RE: tag: uri scheme

I disagree with the assertion that, for HTTP, "by and large 
the whole thing doesn't work very well)".

First, it usually isn't "authors" who personally assign MIME types
to anything. Content is written by software applications, usually,
and software applications generally are set to at least generate
file types or file extensions where the file extension is for the
locally appropriate file type -- otherwise the software wouldn't
function for the authors when they went to reopen the content.

MIME types are generally assigned by the HTTP servers, of which
Apache and IIS are the most popular.
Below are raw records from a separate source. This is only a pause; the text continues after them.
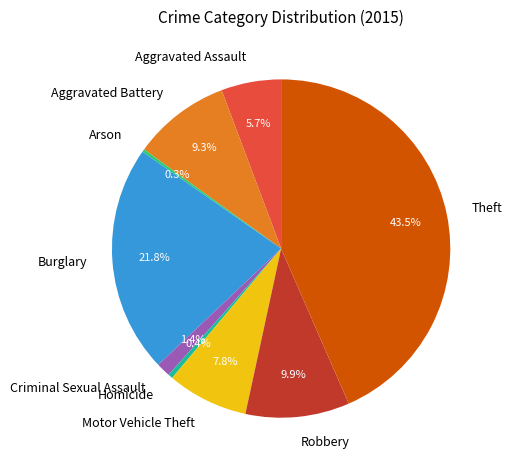

Does Criminal Sexual Assault represent more than half of the total?

No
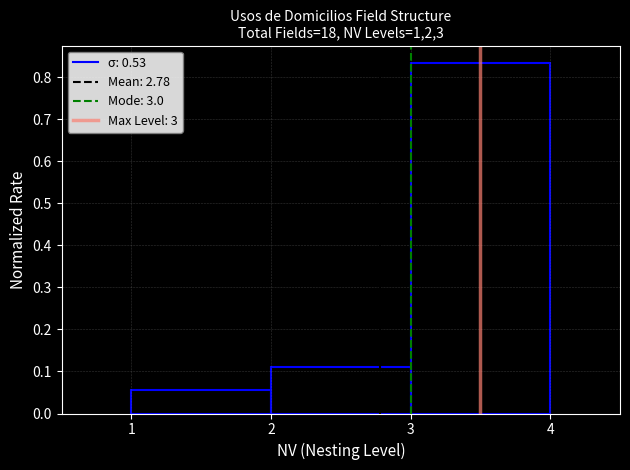

Which range on the x-axis has the tallest bar?

3 to 4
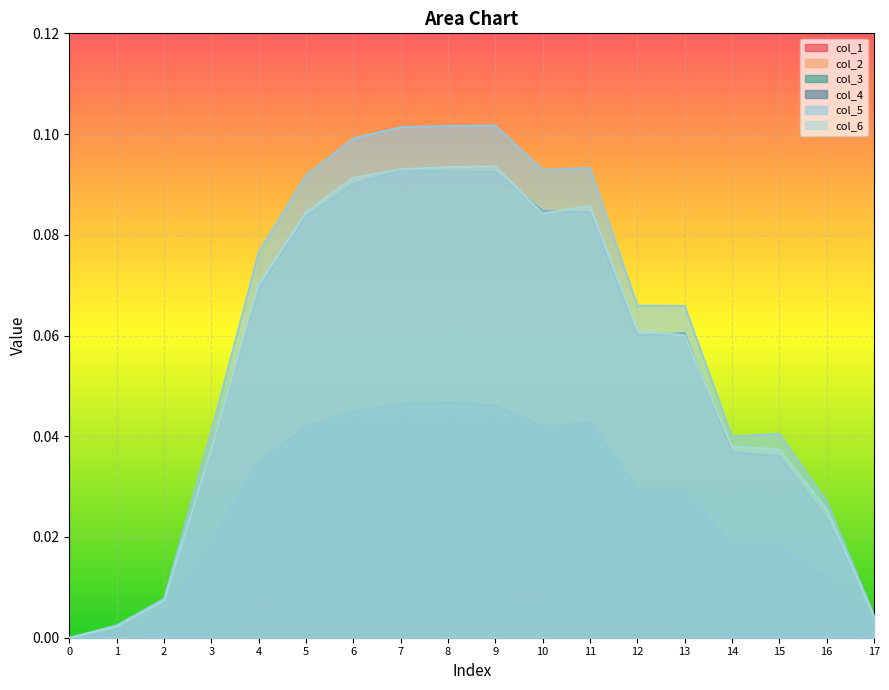

The col_1 series shows 0.0 at 8. True or false?

False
Perhaps you might want to
argue the number of "Major web servers" vs the number of 
"Major browsers", but I think there are more browser instances
than there are server instances, and the statistics are actually
much more skewed as to sites and pages served (a small number
of sites are responsible for a large proportion of pages retrieved,
while it isn't true that a small number of browser users are
responsible for a large proportion of pages retrieved.)

This is important, because the difficulties experienced with
MIME type assignment are mainly ones of configuration, not
software capability. There were some earlier versions of Apache
that would serve unknown file extensions as text/plain instead
of application/octet-stream, but that was a configuration error.

In general, it is fruitless to write standards that try to mandate
behavior for software, organizations, or configurations which have
not previously followed standards, because there is no indication
whatsoever that they would follow the new standards any more than
the old ones; if you merely write standards to describe current
behavior, there's no guarantee that the current behavior won't
continue to drift, since the organizations involved have no more
incentive to keep to the new standards any more than they did the
old ones.

So the issue isn't "authors", it is "software that authors use",
and there's no reason to believe that package-generating
software would do any worse generating correct MIME types than
they would generating correct ZIP files.

Larry
-- 
http://larry.masinter.net


=============================
Larry Masinter wrote:
> I'm not sure about 'authoring might be more complicated',
> though. The author/sender/creator of a package has a lot more
> insight about the types of the components of the package
> than the recipient, and if there's any guesswork to be
> done, putting the burden on the author would seem to be more
> stable and effective for the overall communication system.

That strongly depends on the relative numbers of authors and recipients, 
their relative cluefulness, and their relative resource availability... 
  For example, if your authors will largely tend to get their MIME types 
wrong and there are lots of them and there are only three possible 
recipients, all of whom are willing to put in the sort of work the 
authors aren't, the tradeoff might lie on just having the recipients deal.

This is not to say that the tradeoff might not fall the other way too, 
but authoring certainly _is_ more complicated if authors have to choose 
their types themselves (witness HTTP, where by and large the whole thing 
doesn't work very well).  That might be a sacrifice that's worth it in 
the interests of other things, naturally.